Par Gaëlle Laleix
Diffusion : jeudi 10 novembre 2016
Un troupeau de boeufs au Nigeria, non loin de la frontière avec le Niger et le Tchad. ISSOUF SANOGO / AFP
Au Nigeria, 36 personnes ont été tuées lundi dans l'Etat de Zamfara, au nord du pays. On ne l'a appris que le 9 novembre. Des mineurs et des vendeurs d'or ont été abattus par des voleurs de bétail. Arrivés à moto, les assaillants sont entrés dans les tunnels de la mine de Bindi et ont tiré. L'orpaillage est une activité de complément pratiquée par les éleveurs de la région. Depuis des mois, ils sont victimes de raids par des groupes armés de voleurs qui font régner la terreur dans le Nord du pays.

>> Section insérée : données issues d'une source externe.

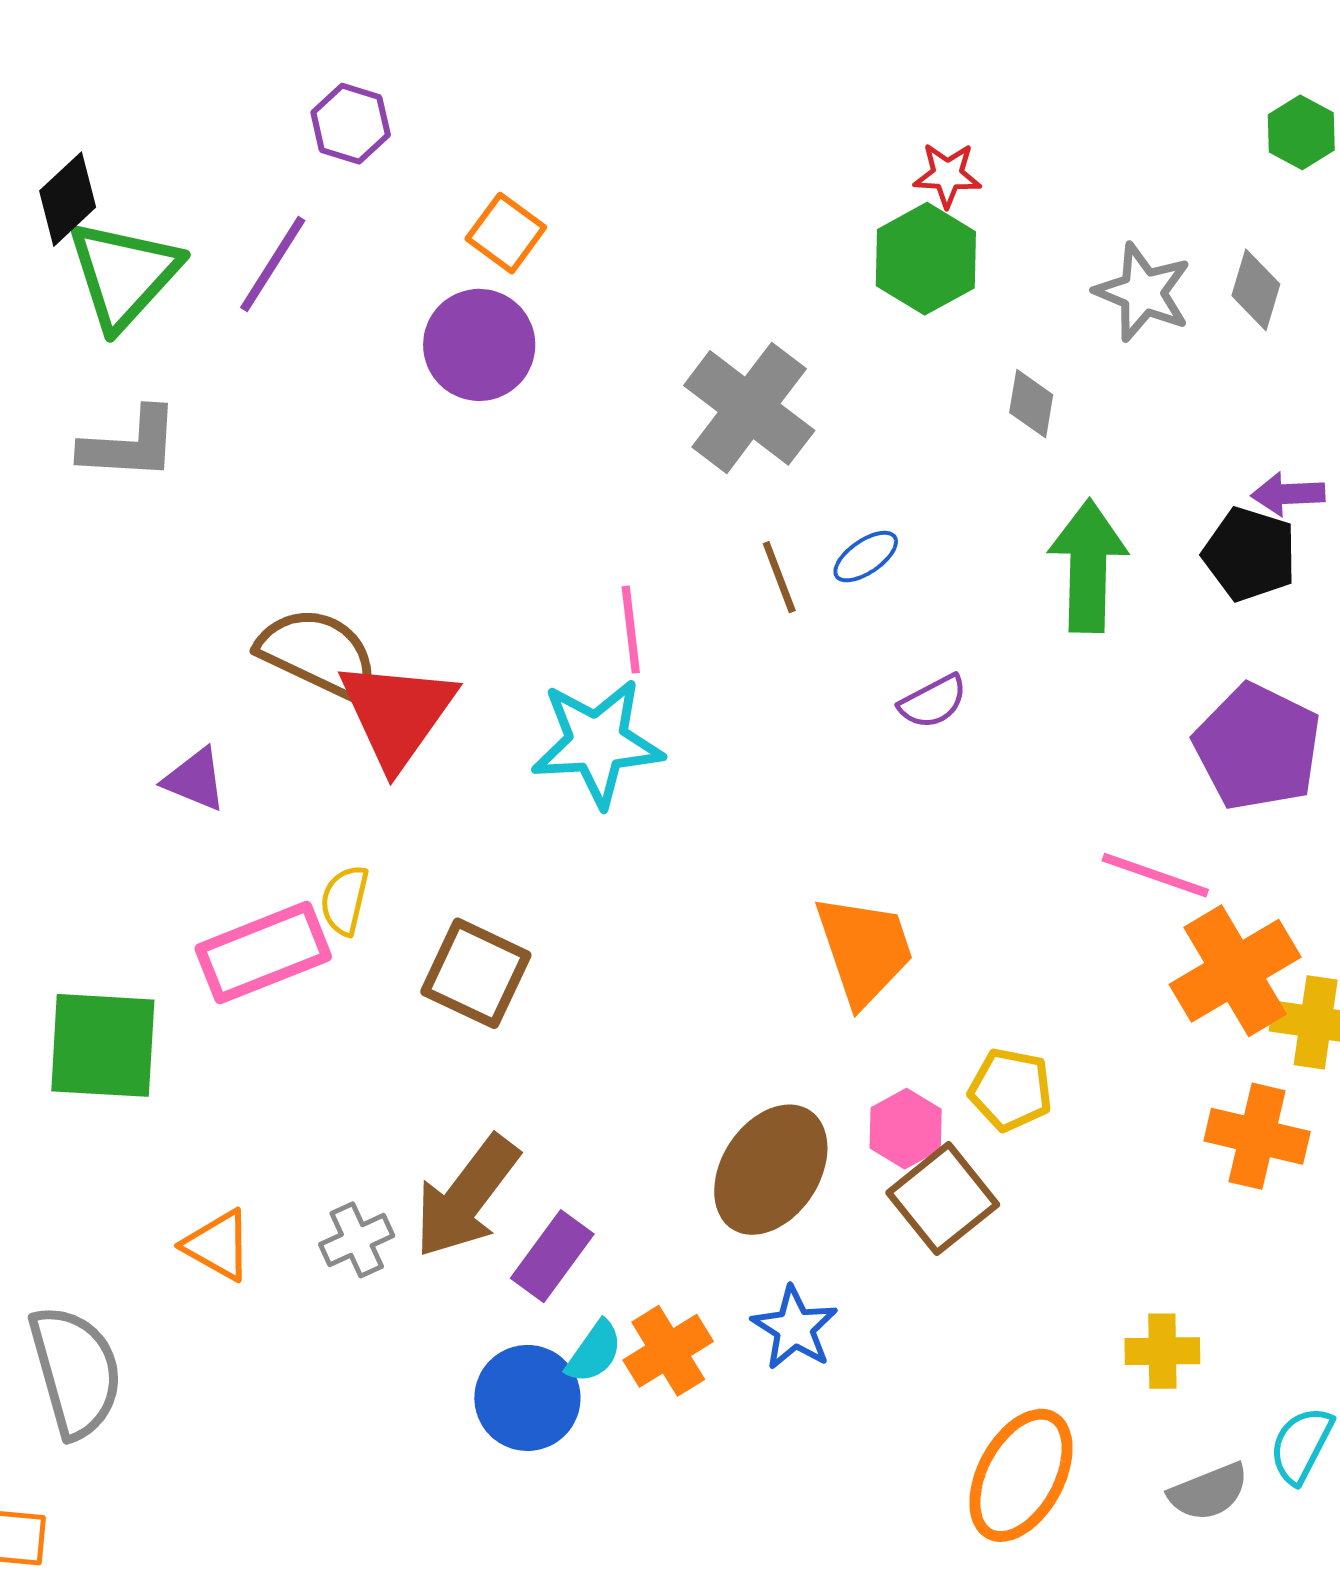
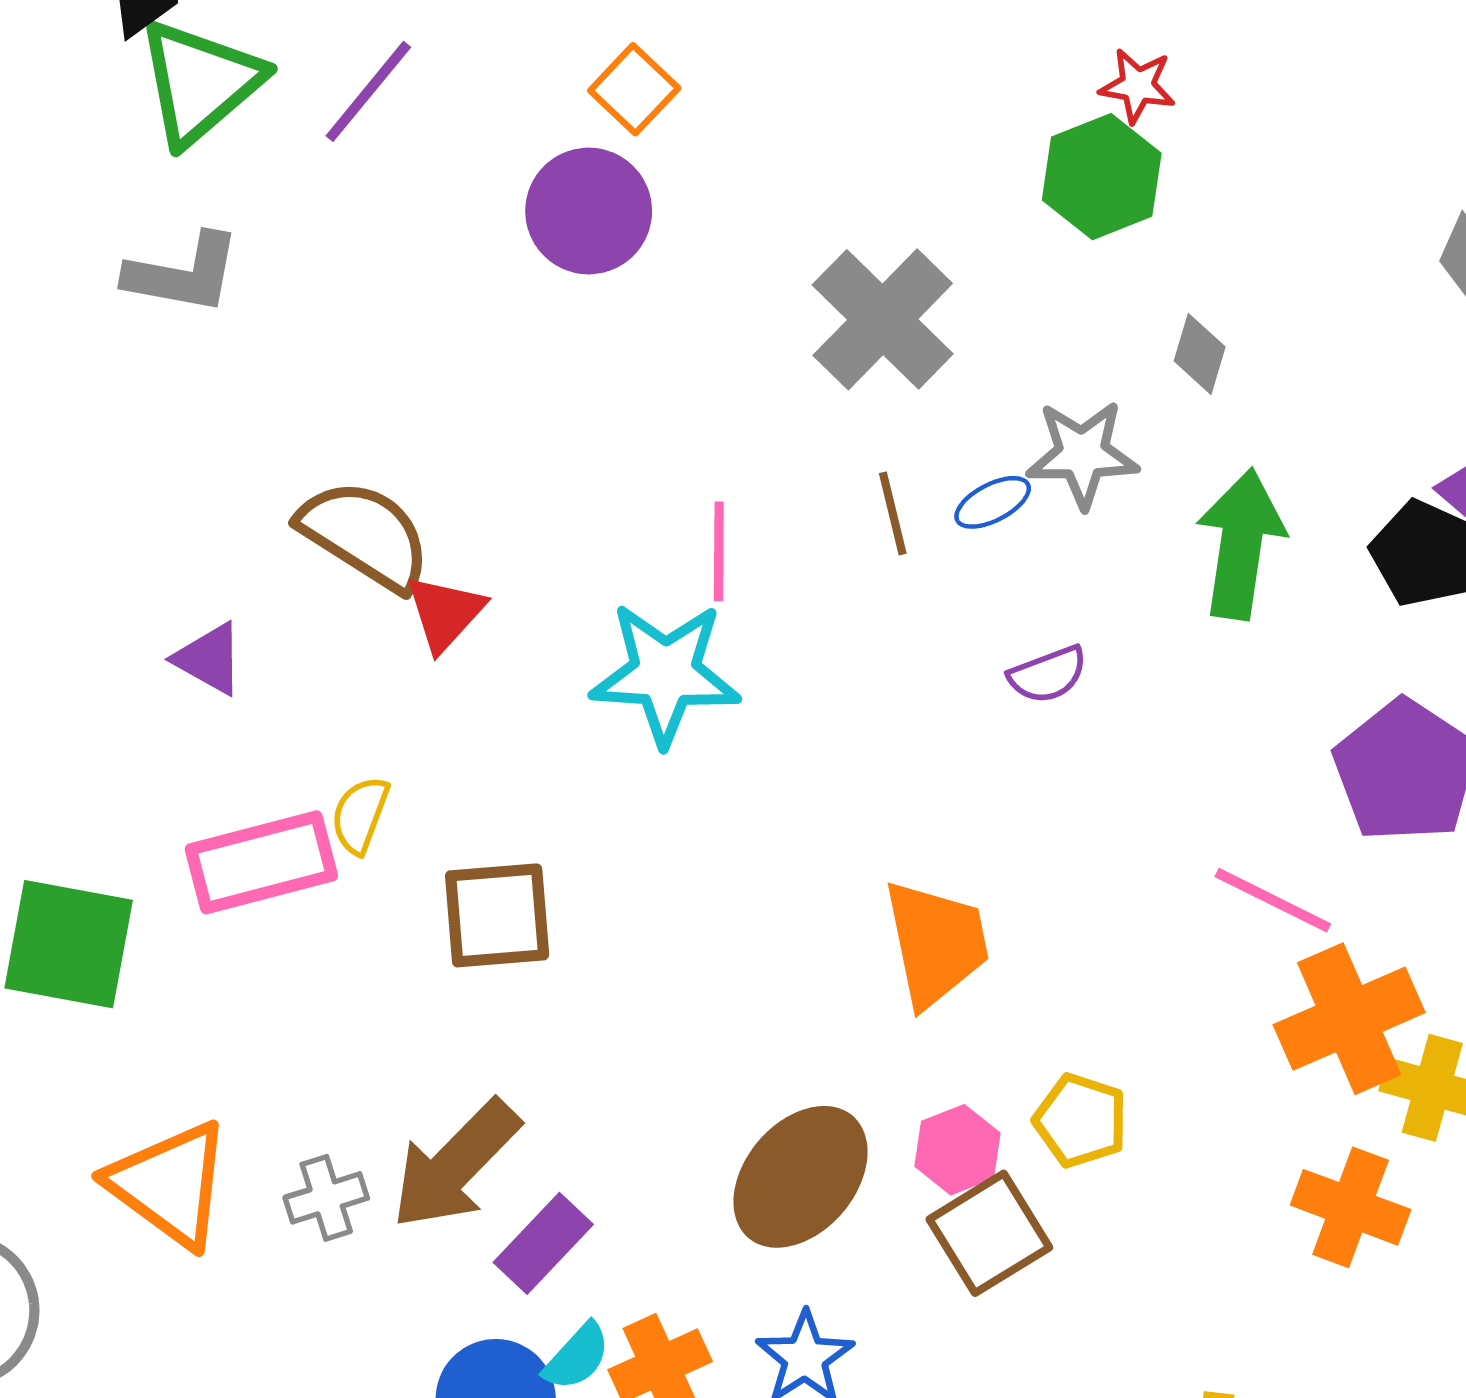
gray star: (1143, 292) -> (1082, 454), moved, turned -30
red triangle: (397, 714) -> (445, 613), size x0.6
brown square: (476, 973) -> (497, 915), turned -37
orange triangle: (218, 1245) -> (170, 1184), size x1.6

300 000 têtes de bétail ont été volées au nord du Nigeria en 2016. Les bandits s’accaparent des animaux dont ils vendent la viande sur les marchés de la région. Le trafic est bien organisé selon Mohammed Bello, secrétaire général de la Confédération de l'élevage traditionnel au Nigeria. « Les voleurs emmènent les bêtes dans des zones où ils les abattent la nuit comme la forêt de Sambisa, au nord-est du pays. Puis ils écoulent la viande dans les marchés comme Kaduna, Katsina, Zamfara, Kano, Adamawa et même Karaba. C'est une énorme économie criminelle. Ils sont très organisés: il y a ceux qui guettent, ceux qui volent, ceux qui transportent le bétail, ceux qui l'abattent. Ce trafic rassemble plusieurs groupes ethniques et plusieurs corps de métier: des agriculteurs, des éleveurs, des distributeurs et des transporteurs. »
Insécurité transfrontalière
C'est pendant l'insurrection de Boko Haram que les vols ont commencé à se généraliser. Aujourd'hui le groupe islamiste est en pleine débandade mais l'insécurité persiste. Elle passe même de l'autre côté de la frontière, au Niger. « Aujourd’hui, dans toute la bande Sud de Maradi, l’insécurité est à son paroxysme, » explique Hassane Baka, éleveur dans la région. « C’est une longue frontière, très poreuse. Les voleurs viennent armés, ils tuent parfois les éleveurs, prennent leurs animaux et s’en vont. C’est un véritable no man’s land qui est en train de se créer tout au long de cette frontière. » Les voleurs profitent en effet de la forêt de Babaradi pour y cacher leur butin, abattre les animaux et transformer la viande qui sera revendue.
Nouveaux couloirs de transhumance
Le Nigeria est le premier marché d'exportation de bétail pour le Niger, le Tchad et le Cameroun. Avec l'insécurité, les routes de transhumance traditionnelles sont délaissées par les éleveurs sahéliens qui se tournent vers de nouveaux circuits. « Comme les éleveurs n’arrivent plus à aller sur les marchés et à nourrir leurs animaux convenablement, ils se sont déplacés », détaille Pascal Rouamba, responsable élevage pour la Coopération suisse. « Un nouveau couloir est en train de s’ouvrir. Il va du sud-est du Burkina vers le centre du Nigeria en passant par le Nord du Bénin. Cela entraîne des difficultés car ce sont des routes où il n’y pas d’infrastructures et de services. Les éleveurs ont besoin de parcs à bétail, de marchés, de postes vétérinaires, d’aires de repos… »
Aujourd'hui, un bœuf vaut 150 000 nairas, au nord du Nigeria, soit 430 euros. Le vol de bétail représente donc un manque à gagner de 130 millions d'euros pour les éleveurs du nord du Nigeria.